Gedreven door wraakzucht en een tomeloze ambitie richtte Jobs een nieuw bedrijf op, Next, waarmee hij zijn droom zou kunnen verwezenlijken: de mooiste en beste computer waar iedereen mee zou kunnen en willen werken. Toen de Next anderhalf jaar te laat (Jobs’ perfectionisme werkte vertragend) werd gepresenteerd — «een merkwaardige, maar schitterend uitziende doos van glad, pikzwart magnesium. Het was een perfecte kubus van dertig bij dertig bij dertig centimeter, die eruitzag als een abstract, minimalistisch beeldhouwwerk» — werd het een geweldige mediahype. Steve Jobs kreeg opnieuw de wereld aan zijn voeten. Maar zijn lieveling bleek onverkoopbaar. Mede door het Terminator-achtige uiterlijk van het ding raakte Next zijn producten nauwelijks kwijt. In 1993 sloot de fabriek. Al het geld dat Jobs in Next had gestoken was op.

Wat bijna niemand wist, was dat hij ook eigenaar was van een klein bedrijfje, Pixar, dat baanbrekend werk verrichtte op het gebied van computeranimaties. Pixar was een hechte groep van ongeveer vijftig mensen, een soort nomadenstam van hightech-zigeuners. Toen Pixar de animatiespeelfilm Toy Story maakte en die een enorm succes werd, was Steve Jobs plotseling miljardair.

Vervolgens wilde Apple, na een goede periode opnieuw in de problemen geraakt, hem terug. Jobs werd binnengehaald als de verloren zoon. Hij leidde het bedrijf als vanouds: gedreven, ambitieus en charismatisch. Hij bedacht de iMac, die wereldwijd een hit bleek. Jobs was helemaal terug.

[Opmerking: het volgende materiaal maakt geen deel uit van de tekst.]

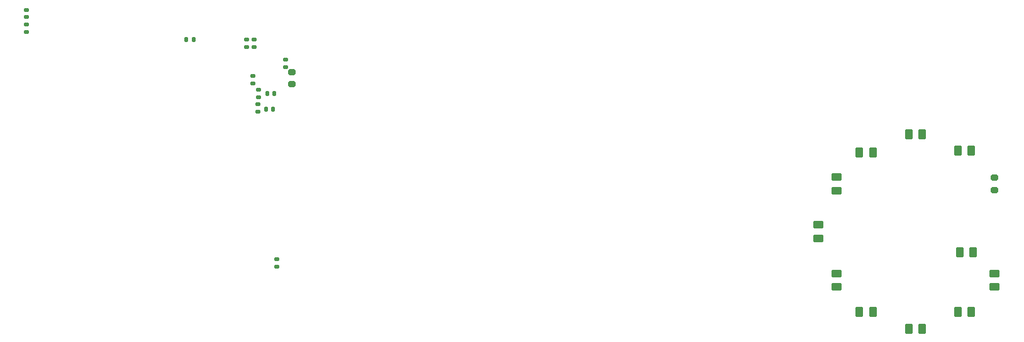
<source format=gbr>
%TF.GenerationSoftware,KiCad,Pcbnew,8.0.1*%
%TF.CreationDate,2024-11-27T15:43:16-06:00*%
%TF.ProjectId,XAmplifier,58416d70-6c69-4666-9965-722e6b696361,rev?*%
%TF.SameCoordinates,Original*%
%TF.FileFunction,Paste,Bot*%
%TF.FilePolarity,Positive*%
%FSLAX46Y46*%
G04 Gerber Fmt 4.6, Leading zero omitted, Abs format (unit mm)*
G04 Created by KiCad (PCBNEW 8.0.1) date 2024-11-27 15:43:16*
%MOMM*%
%LPD*%
G01*
G04 APERTURE LIST*
G04 Aperture macros list*
%AMRoundRect*
0 Rectangle with rounded corners*
0 $1 Rounding radius*
0 $2 $3 $4 $5 $6 $7 $8 $9 X,Y pos of 4 corners*
0 Add a 4 corners polygon primitive as box body*
4,1,4,$2,$3,$4,$5,$6,$7,$8,$9,$2,$3,0*
0 Add four circle primitives for the rounded corners*
1,1,$1+$1,$2,$3*
1,1,$1+$1,$4,$5*
1,1,$1+$1,$6,$7*
1,1,$1+$1,$8,$9*
0 Add four rect primitives between the rounded corners*
20,1,$1+$1,$2,$3,$4,$5,0*
20,1,$1+$1,$4,$5,$6,$7,0*
20,1,$1+$1,$6,$7,$8,$9,0*
20,1,$1+$1,$8,$9,$2,$3,0*%
G04 Aperture macros list end*
%ADD10RoundRect,0.135000X-0.135000X-0.185000X0.135000X-0.185000X0.135000X0.185000X-0.135000X0.185000X0*%
%ADD11RoundRect,0.135000X0.185000X-0.135000X0.185000X0.135000X-0.185000X0.135000X-0.185000X-0.135000X0*%
%ADD12RoundRect,0.200000X-0.275000X0.200000X-0.275000X-0.200000X0.275000X-0.200000X0.275000X0.200000X0*%
%ADD13RoundRect,0.140000X-0.170000X0.140000X-0.170000X-0.140000X0.170000X-0.140000X0.170000X0.140000X0*%
%ADD14RoundRect,0.250000X0.450000X-0.262500X0.450000X0.262500X-0.450000X0.262500X-0.450000X-0.262500X0*%
%ADD15RoundRect,0.250000X0.262500X0.450000X-0.262500X0.450000X-0.262500X-0.450000X0.262500X-0.450000X0*%
%ADD16RoundRect,0.250000X-0.450000X0.262500X-0.450000X-0.262500X0.450000X-0.262500X0.450000X0.262500X0*%
%ADD17RoundRect,0.250000X-0.262500X-0.450000X0.262500X-0.450000X0.262500X0.450000X-0.262500X0.450000X0*%
%ADD18RoundRect,0.200000X0.275000X-0.200000X0.275000X0.200000X-0.275000X0.200000X-0.275000X-0.200000X0*%
%ADD19RoundRect,0.140000X0.140000X0.170000X-0.140000X0.170000X-0.140000X-0.170000X0.140000X-0.170000X0*%
%ADD20RoundRect,0.140000X0.170000X-0.140000X0.170000X0.140000X-0.170000X0.140000X-0.170000X-0.140000X0*%
%ADD21RoundRect,0.140000X-0.140000X-0.170000X0.140000X-0.170000X0.140000X0.170000X-0.140000X0.170000X0*%
G04 APERTURE END LIST*
D10*
%TO.C,R439*%
X101740000Y-74268000D03*
X102760000Y-74268000D03*
%TD*%
D11*
%TO.C,R400*%
X113899191Y-104933480D03*
X113899191Y-103913480D03*
%TD*%
D12*
%TO.C,R443*%
X115950000Y-78675000D03*
X115950000Y-80325000D03*
%TD*%
D13*
%TO.C,C424*%
X109860000Y-75274274D03*
X109860000Y-74314274D03*
%TD*%
%TO.C,C423*%
X110870000Y-75270000D03*
X110870000Y-74310000D03*
%TD*%
D14*
%TO.C,R411*%
X210500000Y-107662500D03*
X210500000Y-105837500D03*
%TD*%
D15*
%TO.C,R420*%
X207412500Y-89250000D03*
X205587500Y-89250000D03*
%TD*%
D16*
%TO.C,R416*%
X186781218Y-99271517D03*
X186781218Y-101096517D03*
%TD*%
D17*
%TO.C,R413*%
X198967498Y-113282797D03*
X200792498Y-113282797D03*
%TD*%
%TO.C,R414*%
X192337500Y-111000000D03*
X194162500Y-111000000D03*
%TD*%
%TO.C,R412*%
X205587500Y-111000000D03*
X207412500Y-111000000D03*
%TD*%
D18*
%TO.C,R421*%
X210500000Y-94575000D03*
X210500000Y-92925000D03*
%TD*%
D19*
%TO.C,C433*%
X113410854Y-83685206D03*
X112450854Y-83685206D03*
%TD*%
D15*
%TO.C,R418*%
X194162500Y-89500000D03*
X192337500Y-89500000D03*
%TD*%
D13*
%TO.C,C429*%
X110697754Y-79214274D03*
X110697754Y-80174274D03*
%TD*%
D15*
%TO.C,R422*%
X205837500Y-103000000D03*
X207662500Y-103000000D03*
%TD*%
D13*
%TO.C,C432*%
X111397754Y-83014274D03*
X111397754Y-83974274D03*
%TD*%
D16*
%TO.C,R415*%
X189250000Y-105837500D03*
X189250000Y-107662500D03*
%TD*%
D11*
%TO.C,R445*%
X111497754Y-82104274D03*
X111497754Y-81084274D03*
%TD*%
D20*
%TO.C,R435*%
X80250000Y-73230000D03*
X80250000Y-72270000D03*
%TD*%
D16*
%TO.C,R417*%
X189250000Y-92837500D03*
X189250000Y-94662500D03*
%TD*%
D21*
%TO.C,C434*%
X112617754Y-81594274D03*
X113577754Y-81594274D03*
%TD*%
D20*
%TO.C,C431*%
X115100000Y-77020000D03*
X115100000Y-77980000D03*
%TD*%
D15*
%TO.C,R419*%
X200792498Y-87085237D03*
X198967498Y-87085237D03*
%TD*%
D13*
%TO.C,R436*%
X80250000Y-70270000D03*
X80250000Y-71230000D03*
%TD*%
M02*

</source>
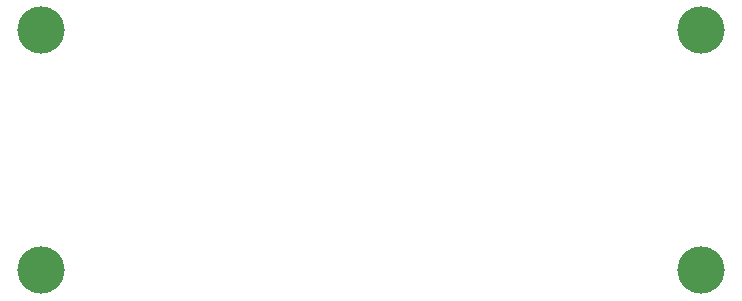
<source format=gbr>
G04 #@! TF.GenerationSoftware,KiCad,Pcbnew,(5.0.2)-1*
G04 #@! TF.CreationDate,2020-05-24T20:53:20+05:30*
G04 #@! TF.ProjectId,555 Timer LED Flasher,35353520-5469-46d6-9572-204c45442046,V1.0*
G04 #@! TF.SameCoordinates,Original*
G04 #@! TF.FileFunction,Copper,L2,Bot*
G04 #@! TF.FilePolarity,Positive*
%FSLAX46Y46*%
G04 Gerber Fmt 4.6, Leading zero omitted, Abs format (unit mm)*
G04 Created by KiCad (PCBNEW (5.0.2)-1) date 05/24/20 20:53:20*
%MOMM*%
%LPD*%
G01*
G04 APERTURE LIST*
G04 #@! TA.AperFunction,ViaPad*
%ADD10C,4.000000*%
G04 #@! TD*
G04 APERTURE END LIST*
D10*
G04 #@! TO.N,*
X175756979Y-109510983D03*
X175756979Y-89190983D03*
X119876979Y-89190983D03*
X119876979Y-109510983D03*
G04 #@! TD*
M02*

</source>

Daar eindigt het klassieke verhaal van opkomst en ondergang, van een hoofdpersoon met een fantastische aantrekkingskracht. Een man vol drama, een echte held. Vol tegenstrijdigheden en tragiek, zoals het een literair personage betaamt.

Steve Jobs is een cultfiguur, de held van een alternatieve cultuur van briljante wetenschappers en kunstenaars. Al is het maar omdat hij ideaal is om alle weerzin tegen Bill Gates te bundelen. Jobs is een estheet en een perfectionist. Als aanhanger en beoefenaar van het zenboeddhisme leidde hij een Spartaans leven. Hij was strikt vegetariër en in zijn villa stonden geen meubels.

«Steve Jobs, die midden in de naoorlogse babyboom was geboren, was een van de meest uitgesproken symbolen van zijn generatie en verpersoonlijkte gelijktijdig al haar verdiensten, mislukkingen en zelfmisleidingen. Hij was de man die zakenlui tot rocksterren maakte; mensen die het publiek fascineerden», concludeert Alan Deutschman.

Wat de biograaf niet wist, en ook niet kon weten, is dat de Macintosh Cube, een perfecte kubus van achttien bij achttien bij achttien centimeter, een prachtig ontwerp, in het begin van 2001 uit de handel werd genomen. Hij verkocht niet. de mensen hebben liever een Windows-computer, zo'n bak van Bill.